* What the task asks *
For each line in the material below that holds "groep", copy that line.

--- START ---

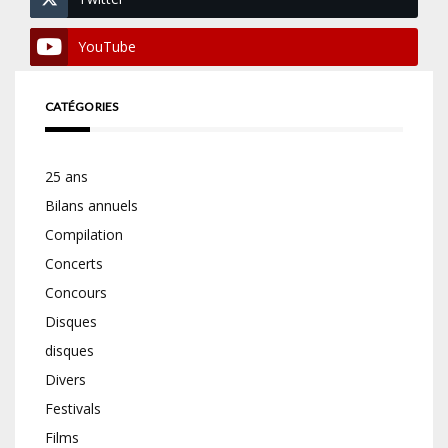
YouTube
CATÉGORIES
25 ans
Bilans annuels
Compilation
Concerts
Concours
Disques
disques
Divers
Festivals
Films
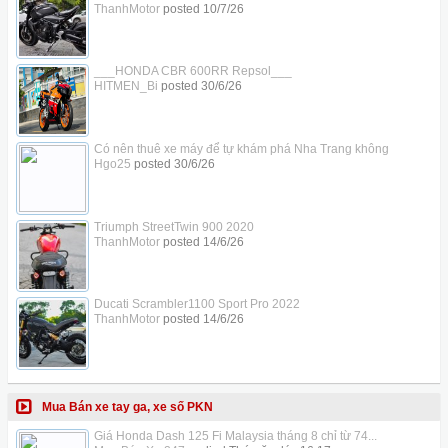
ThanhMotor
posted
10/7/26
___HONDA CBR 600RR Repsol___
HITMEN_Bi
posted
30/6/26
Có nên thuê xe máy để tự khám phá Nha Trang không
Hgo25
posted
30/6/26
Triumph StreetTwin 900 2020
ThanhMotor
posted
14/6/26
Ducati Scrambler1100 Sport Pro 2022
ThanhMotor
posted
14/6/26
Mua Bán xe tay ga, xe số PKN
Giá Honda Dash 125 Fi Malaysia tháng 8 chỉ từ 74...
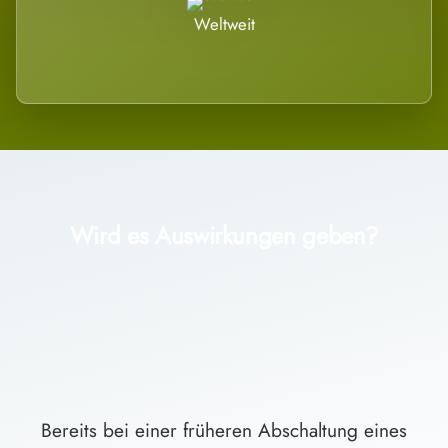
Weltweit
Wird es Auswirkungen geben?
Bereits bei einer früheren Abschaltung eines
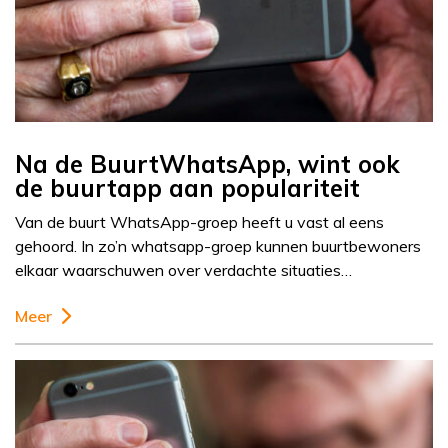
Na de BuurtWhatsApp, wint ook
de buurtapp aan populariteit
Van de buurt WhatsApp-groep heeft u vast al eens
gehoord. In zo’n whatsapp-groep kunnen buurtbewoners
elkaar waarschuwen over verdachte situaties…
Meer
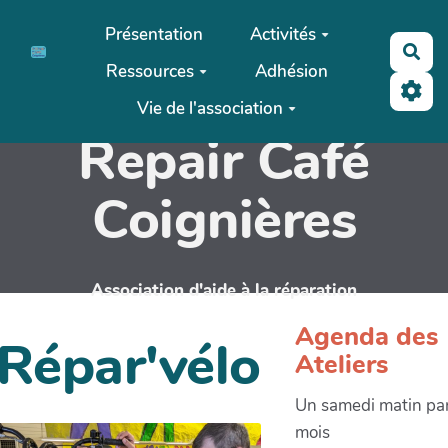
Aller au contenu principal
Présentation
Activités
Rec
Ressources
Adhésion
Vie de l'association
Repair Café
Coignières
Association d'aide à la réparation
Agenda des
Répar'vélo
Ateliers
Un samedi matin pa
mois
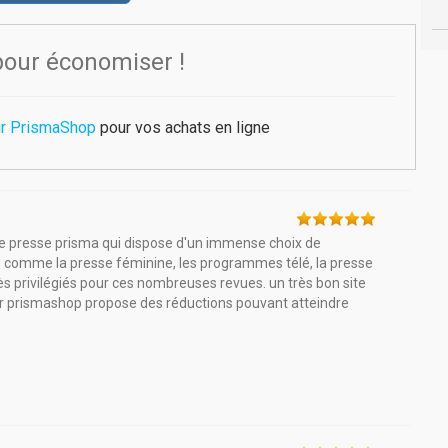
pour économiser !
ur PrismaShop
pour vos achats en ligne
de presse prisma qui dispose d'un immense choix de
 comme la presse féminine, les programmes télé, la presse
très privilégiés pour ces nombreuses revues. un très bon site
car prismashop propose des réductions pouvant atteindre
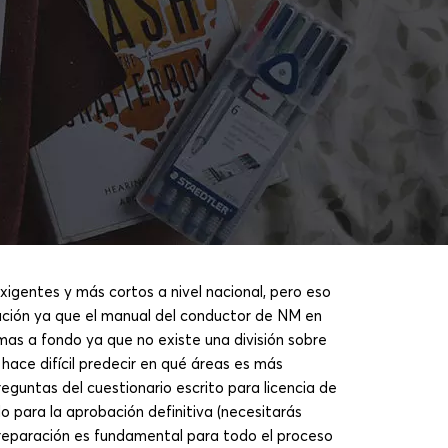
gentes y más cortos a nivel nacional, pero eso
ación ya que el manual del conductor de NM en
as a fondo ya que no existe una división sobre
hace difícil predecir en qué áreas es más
eguntas del cuestionario escrito para licencia de
 para la aprobación definitiva (necesitarás
reparación es fundamental para todo el proceso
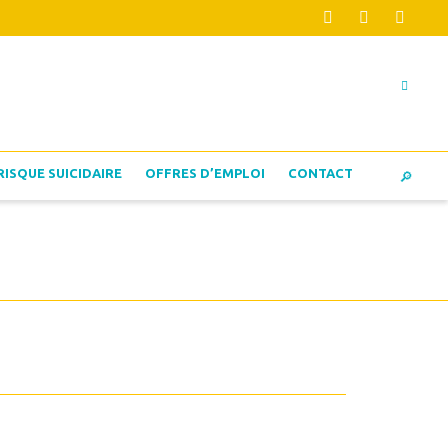
RISQUE SUICIDAIRE
OFFRES D’EMPLOI
CONTACT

--- END ---

* Answer below *
Van de buurt WhatsApp-groep heeft u vast al eens
gehoord. In zo’n whatsapp-groep kunnen buurtbewoners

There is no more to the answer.